Vereenvoudigd advies 

Uiteindelijk gaat het om het verbeteren van de toegang van de mass-retailbelegger tot de kapitaalmarkten. Kosten spelen een belangrijke rol, maar voor de Nederlandse markt is het van belang dat de RIS drempels wegneemt voor mensen om te gaan beleggen. Onderdeel daarvan is het oplossen van de ‘advisory gap’. Belangrijk daarbij is om te kijken naar de obstakels die vermogensbeheerders ondervinden bij het uitvoerig inwinnen van cliëntinformatie bij het geven van advies of het aanbieden van individueel vermogensbeheer. Denk daarbij aan een basisuitvraag als een mass-retailbelegger bijvoorbeeld met relatief kleine bedragen belegt in goed gespreide beleggingsproducten. De gelekte RIS-tekst lijkt nu wel een soort van vereenvoudigd advies te introduceren, vooral gericht op het verlichten van inwinnen van de kennis en ervaring.

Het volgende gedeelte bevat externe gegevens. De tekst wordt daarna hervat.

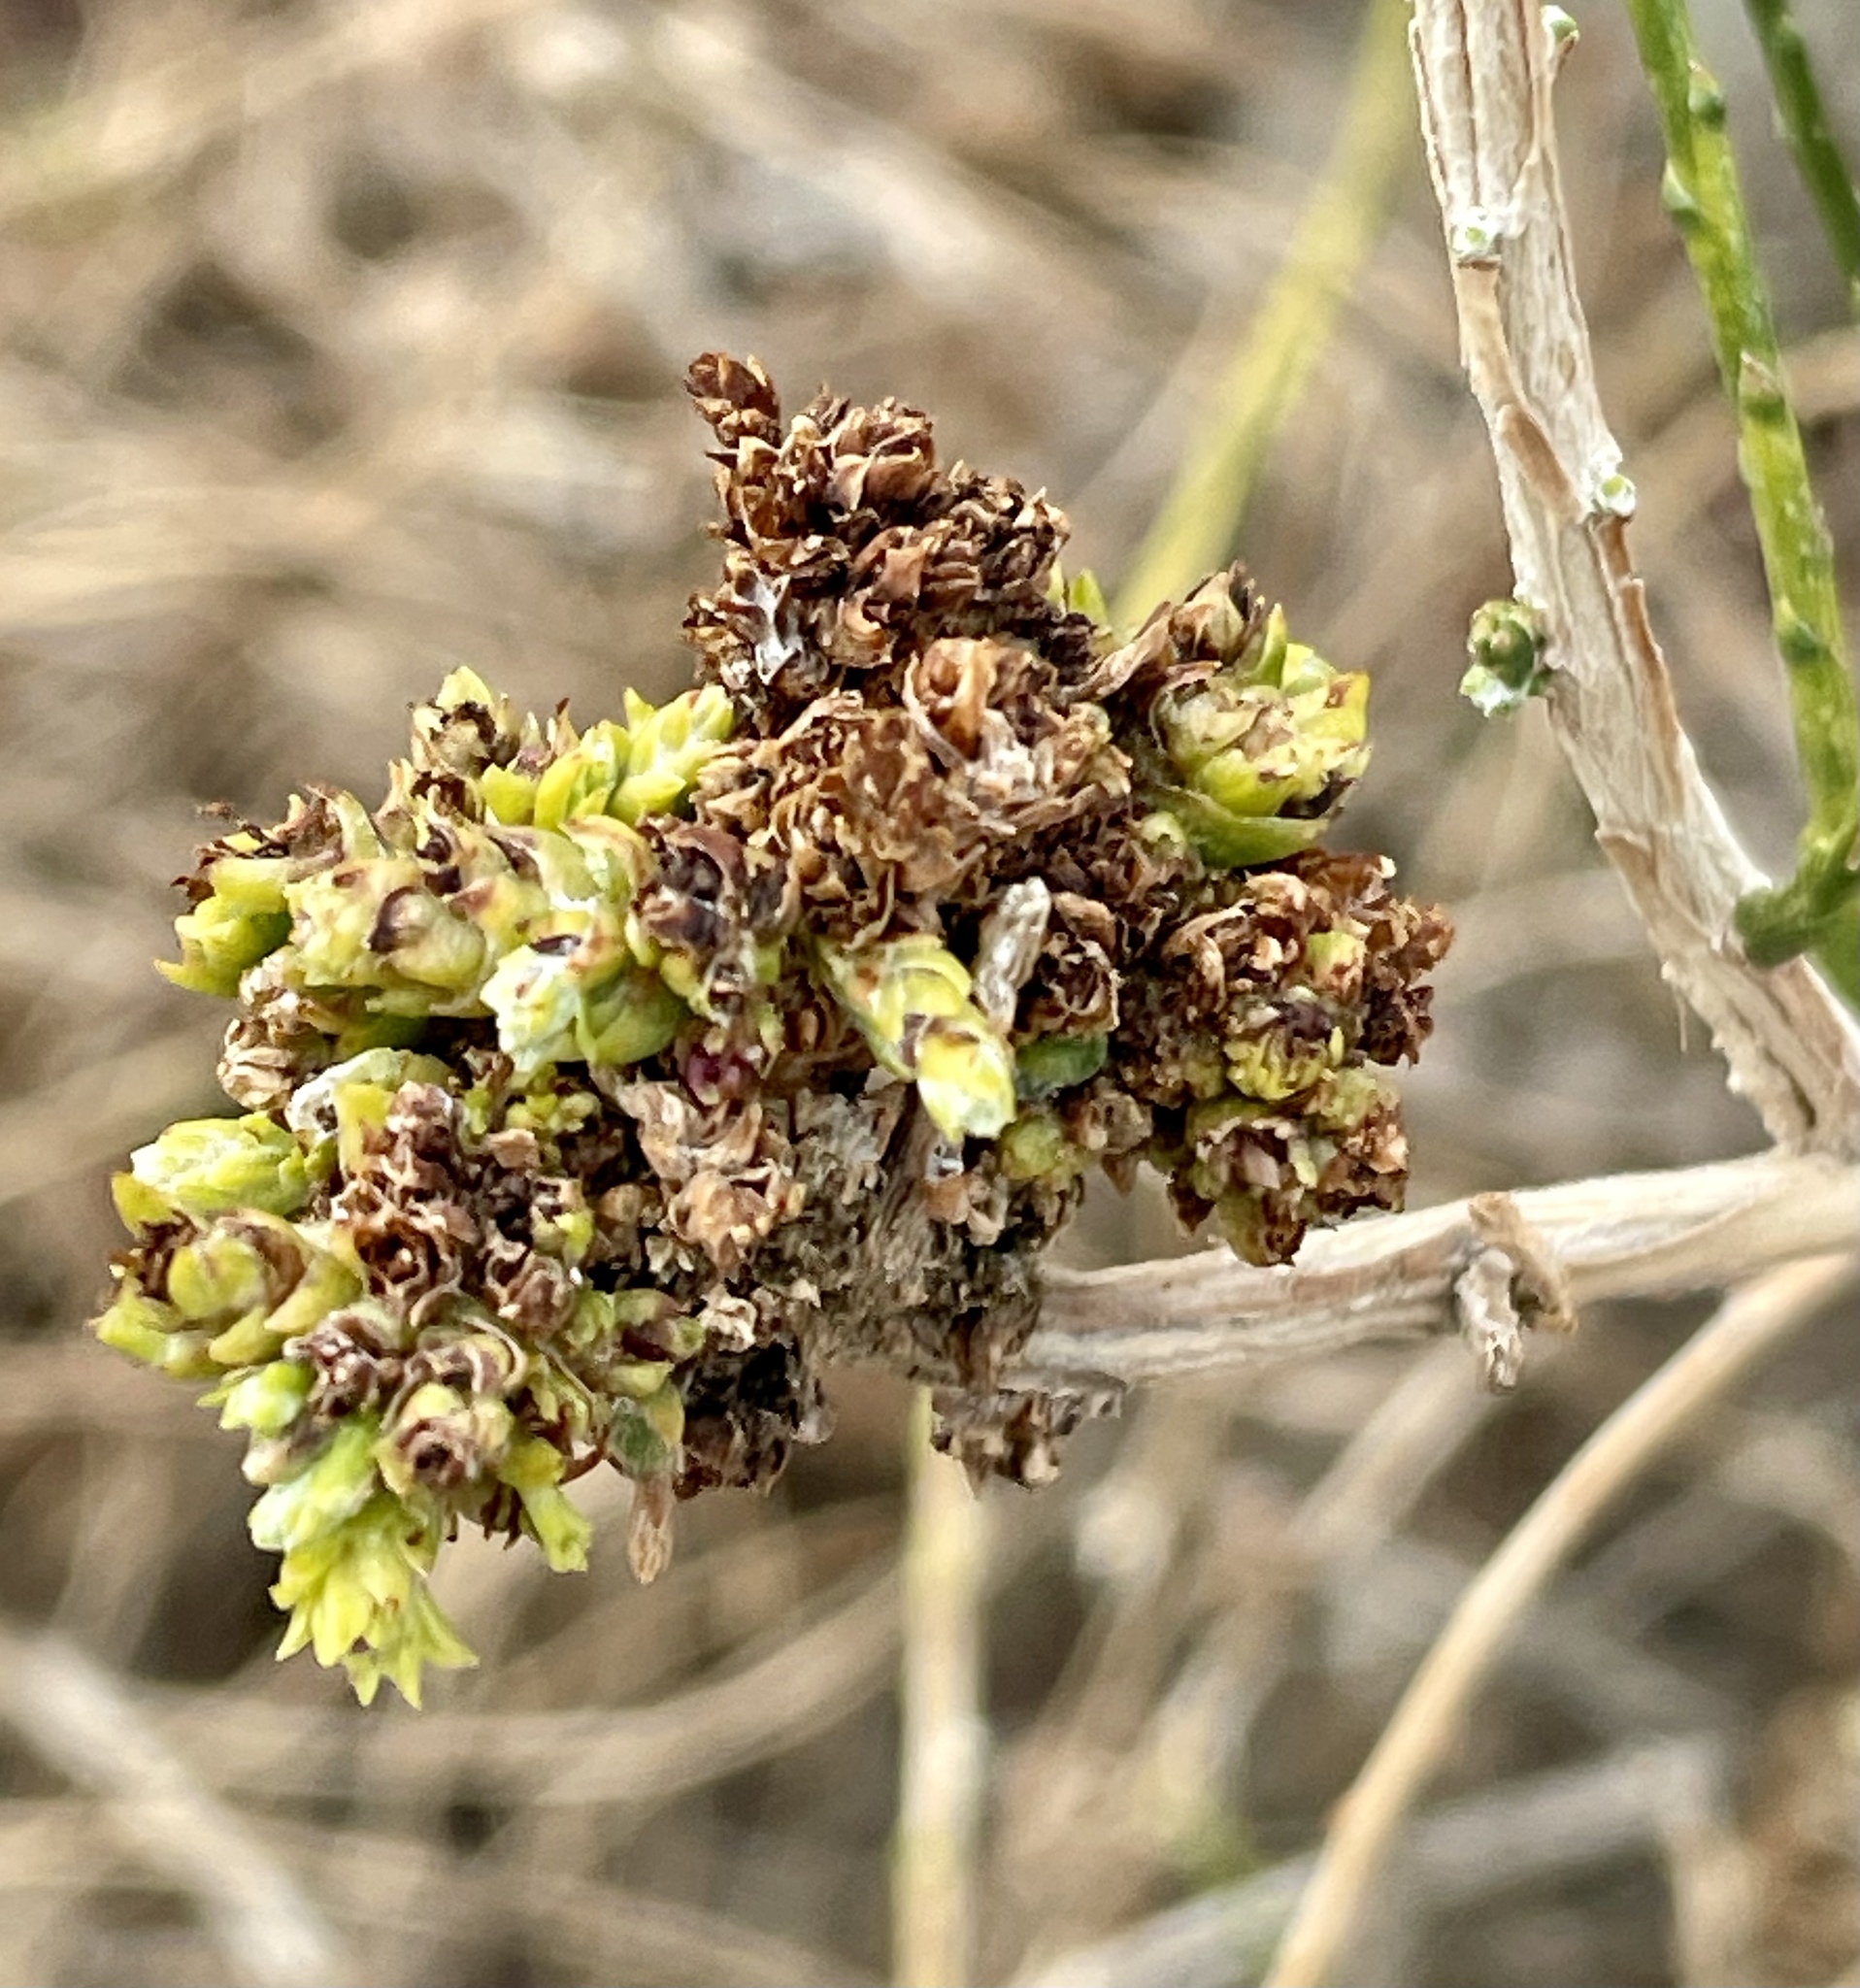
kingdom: Animalia
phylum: Arthropoda
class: Arachnida
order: Trombidiformes
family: Eriophyidae
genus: Eriophyes
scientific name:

Maar de vraag is of dit voldoende is uitgewerkt.

Inspiratie had opgedaan kunnen worden bij de Financial Conduct Authority (FCA) die vorig jaar november een uitgebreide consultatie publiceerde over ‘core investment advice’. De FCA heeft veel meer werk gemaakt van het toegankelijk maken van advies. Als je het hiermee vergelijkt dan komt het vereenvoudigd advies, zoals wordt voorgesteld door de EC, er bekaaid vanaf. Hieruit blijkt wel dat de EC meer bezig was met het provisieverbod en prijsregulering van financiële producten, dan het daadwerkelijk wegnemen van obstakels voor retailbeleggers tot de kapitaalmarkten.  

Randy Pattiselanno is Manager Strategy & Regulatory Affairs bij de Dutch Fund & Asset Management Association (DUFAS).